Soma’da tazminatlarını alamadıkları için Ankara'ya doğru yola çıkan ve yürüyüş engellenince oturma eylemine başlayan maden işçileri DW Türkçe'ye konuştu. İşçiler, haklarını alana kadar eylemi sürdürmekte kararlı.
Manisa'da Soma ile Kırkağaç arasında kalan Çamlık adlı bölgede 5 Ekim'den beri onlarca maden işçisi eylemde. Beş senedir kıdem tazminatlarını alamayan 3 bin 500 arkadaşının hakkı için Ankara'ya yürümek isterken engellenen işçiler 3,5 haftadır burada oturma eylemi yapıyor.
10 yıl madende çalışan Sami Yavuz, Soma Holding’e bağlı Soma Kömür İşletmelerinde çalışırken 2014 yılında gerekçe sunulmadan işten çıkarılmış. O günden beri hakkını arıyor.
Kıdem tazminatı sorununu DW Türkçe anlatan Yavuz, "Önce 12 takside böldüler. Başbakan ne zaman Manisa’ya mitinge geldi, bir taksit aldık. Toplam üç taksit aldık" diyor. Yavuz, eyleme nasıl başladıklarını da "Hep kandırmaca, bugün git yarın gel… En son buramıza geldi ve yürüyüş kararı alı yola çıktık" sözleri ile özetliyor.

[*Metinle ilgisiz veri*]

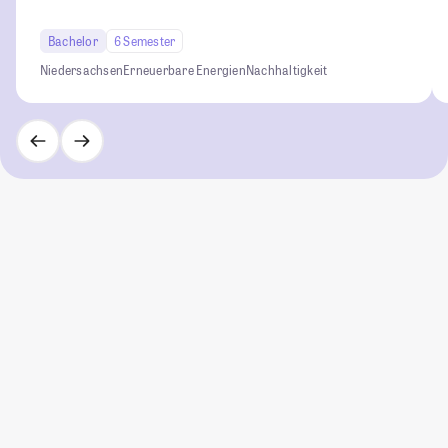
Bachelor
6 Semester
Niedersachsen
Erneuerbare Energien
Nachhaltigkeit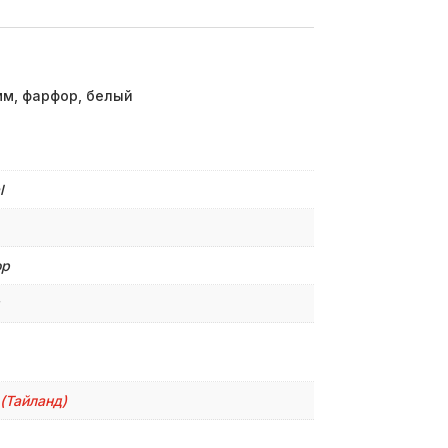
мм, фарфор, белый
l
ор
(Тайланд)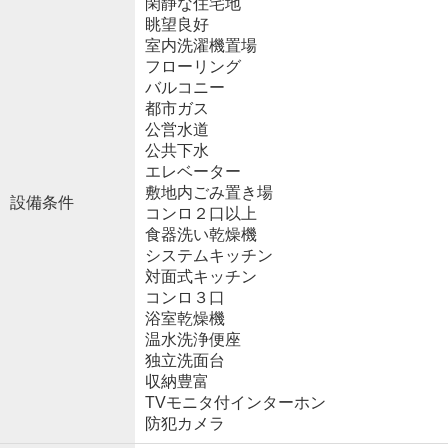
閑静な住宅地
眺望良好
室内洗濯機置場
フローリング
バルコニー
都市ガス
公営水道
公共下水
エレベーター
敷地内ごみ置き場
設備条件
コンロ２口以上
食器洗い乾燥機
システムキッチン
対面式キッチン
コンロ３口
浴室乾燥機
温水洗浄便座
独立洗面台
収納豊富
TVモニタ付インターホン
防犯カメラ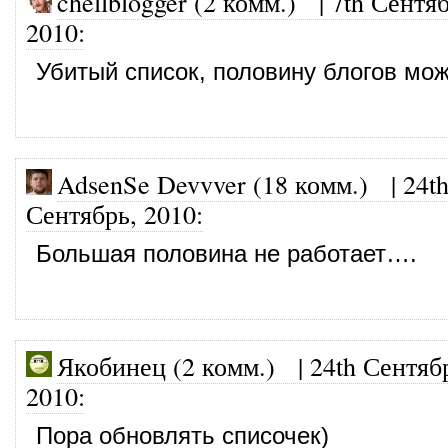
chellblogger (2 комм.)
|
7th Сентяб
2010
:
Убитый список, половину блогов мо
AdsenSe Devvver (18 комм.)
|
24t
Сентябрь, 2010
:
Большая половина не работает….
Якобинец (2 комм.)
|
24th Сентяб
2010
:
Пора обновлять списочек)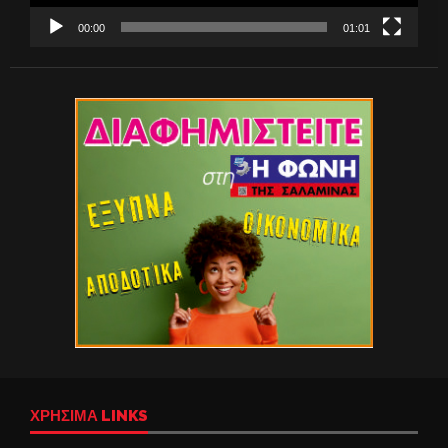
00:00
01:01
ΧΡΉΣΙΜΑ LINKS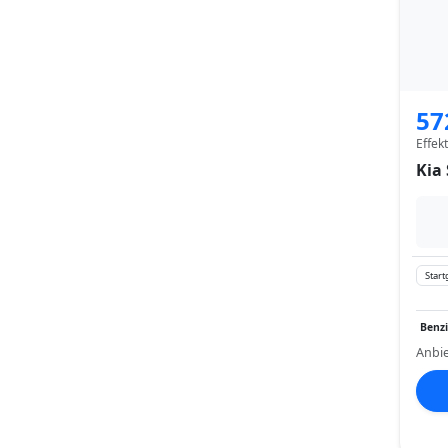
57
Effek
Kia 
Start
Benz
Anbie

İşçiler sorunlarını dile getirmek için altı ay önce Türkiye Kömür İşletmeleri Kurumu’na gitmişler ama "Muhatabınız Ankara" denince 5 Ekim'de 60 kişi Ankara için yola çıkmaya karar vermiş. Bağımsız Maden İşçileri Sendikası öncülüğünde Enerji ve Tabii Kaynaklar Bakanlığı'na yürümek isteyen işçiler, alınan izinlere rağmen engellenmiş. Ama işçiler, oturma eylemi ile de haklarını aramakta kararlı ve "Ölmek var dönmek yok, geri adım asla atmıyoruz" diyor.

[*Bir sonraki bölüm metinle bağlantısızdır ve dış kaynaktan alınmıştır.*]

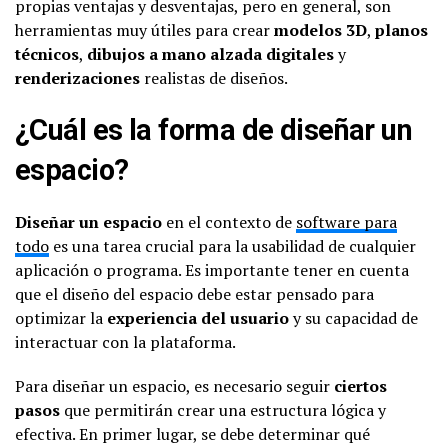
propias ventajas y desventajas, pero en general, son
herramientas muy útiles para crear
modelos 3D
,
planos
técnicos
,
dibujos a mano alzada digitales
y
renderizaciones
realistas de diseños.
¿Cuál es la forma de diseñar un
espacio?
Diseñar un espacio
en el contexto de
software para
todo
es una tarea crucial para la usabilidad de cualquier
aplicación o programa. Es importante tener en cuenta
que el diseño del espacio debe estar pensado para
optimizar la
experiencia del usuario
y su capacidad de
interactuar con la plataforma.
Para diseñar un espacio, es necesario seguir
ciertos
pasos
que permitirán crear una estructura lógica y
efectiva. En primer lugar, se debe determinar qué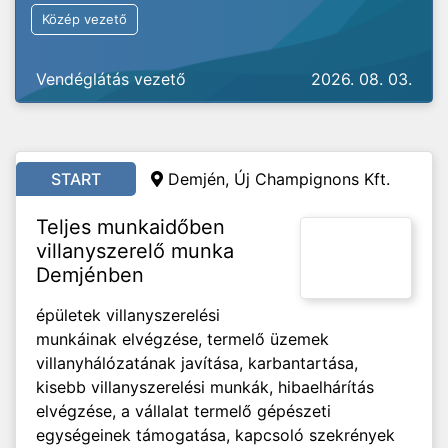
Közép vezető
Vendéglátás vezető
2026. 08. 03.
START
Demjén, Új Champignons Kft.
Teljes munkaidőben
villanyszerelő munka
Demjénben
épületek villanyszerelési
munkáinak elvégzése, termelő üzemek
villanyhálózatának javítása, karbantartása,
kisebb villanyszerelési munkák, hibaelhárítás
elvégzése, a vállalat termelő gépészeti
egységeinek támogatása, kapcsoló szekrények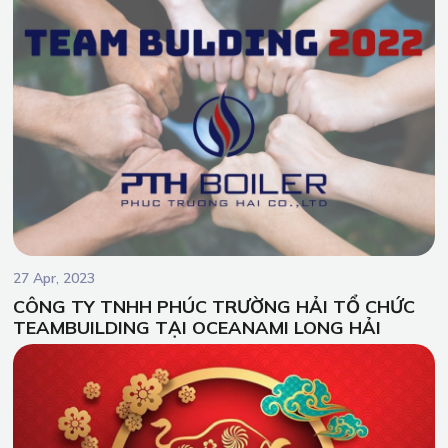
27 Apr, 2023
CÔNG TY TNHH PHÚC TRƯỜNG HẢI TỔ CHỨC
TEAMBUILDING TẠI OCEANAMI LONG HẢI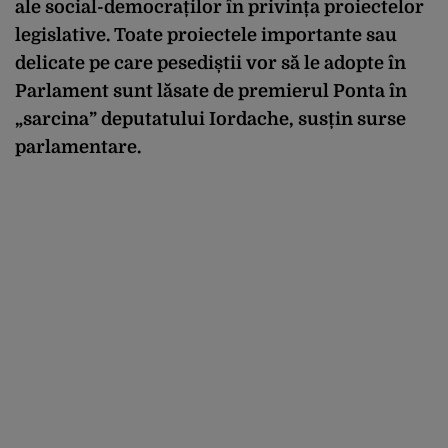
ale social-democraților în privința proiectelor
legislative. Toate proiectele importante sau
delicate pe care pesediștii vor să le adopte în
Parlament sunt lăsate de premierul Ponta în
„sarcina” deputatului Iordache, susțin surse
parlamentare.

Fenerbahçe'nin efsane oyuncusu Roberto Carlos'a atıfla arkadaşları arasında "Carlos" lakabı ile tanınan Sami Yavuz "Ben 50 metre Fenerbahçe bayrağını 2000 metre yer altına indiren adamım ve hiç kimseden korkmam" diyerek hakkını aramaktan vazgeçmeyeceğini vurguluyor.
Davayı kazanmasına rağmen parasını alamayan işçiler
3 bin 500 işçi arasında 80 bin TL'ye kadar çıkan tazminatlarından ümidini kesen işçilerin sayısı hiç de az değil. Mustafa Özdemir, açtığı davayı kazanmasına rağmen parasını alamayanlardan. Soma faciasından sonra işçilerin hak aramak konusunda korkar olduğunu belirten Özdemir, bunu şu örnekle açıklıyor:
"Bugün benim bir arkadaşımın 14 yıllık tazminat alacağı var. Sekiz yaşındaki çocuğunu düşünerek ‘Ben buraya gelirsem çocuğum ileride işe giremez’ diyor. Doğmuş çocuğu ileride işe giremez korkusu var Soma işçisinde."
"Benim alın terim bu, niye verilmiyor"
İşçiler gün içinde sloganlar eşliğinde otoyola çıkarak baretlerini yere vurup eylem yapıyor. Yemek getirenleri de desteğe gelenleri de eksik olmuyor.
Balıkesirli Mehmet Aydın, 12 yıllık tazminatını bekliyor. "Bizim doğal hakkımız bu. Bizim alın terimiz, çoluğumuzun çocuğumuzun gelecek parası. Benim 73 bin lira paramı dört seneden beri alamıyorum. Bana yazık değil mi ya? Ben bunu çalmadım çırpmadım. Benim alın terim bu, niye verilmiyor" diye tepkisini gösteriyor.
Ekim ayı içinde Ankara'da bakanlıkla görüşen heyette yer alan Aydın, 5 Kasım’da tekrarlanacak görüşmeden umutlu. Tazminatlarını vermek zorunda olduklarını düşünen Aydın, ancak Enerji ve Tabii Kaynaklar Bakanlığı ile yineleyecekleri görüşme olumlu geçmez ve sonuç alamazlarsa eyleme devam edeceklerini söylerken öfkesini de saklamıyor. "Çıkıp bağırıyorlar televizyonlarda, kimsenin hakkı yenmeyecek diye. Ben de bağırıyorum şimdi benim hakkımı yemeyin diyorum ya. Verin benim hakkımı" diyor.
Oturma eyleminin sürdüğü bölge geceleri soğuk, işçiler ateş etrafında oturuyor. Dans ve şarkılarla direnme gücü buluyorlar. Somalı maden işçileri, haklarını alana kadar eylemlerini sürdürmekte kararlı.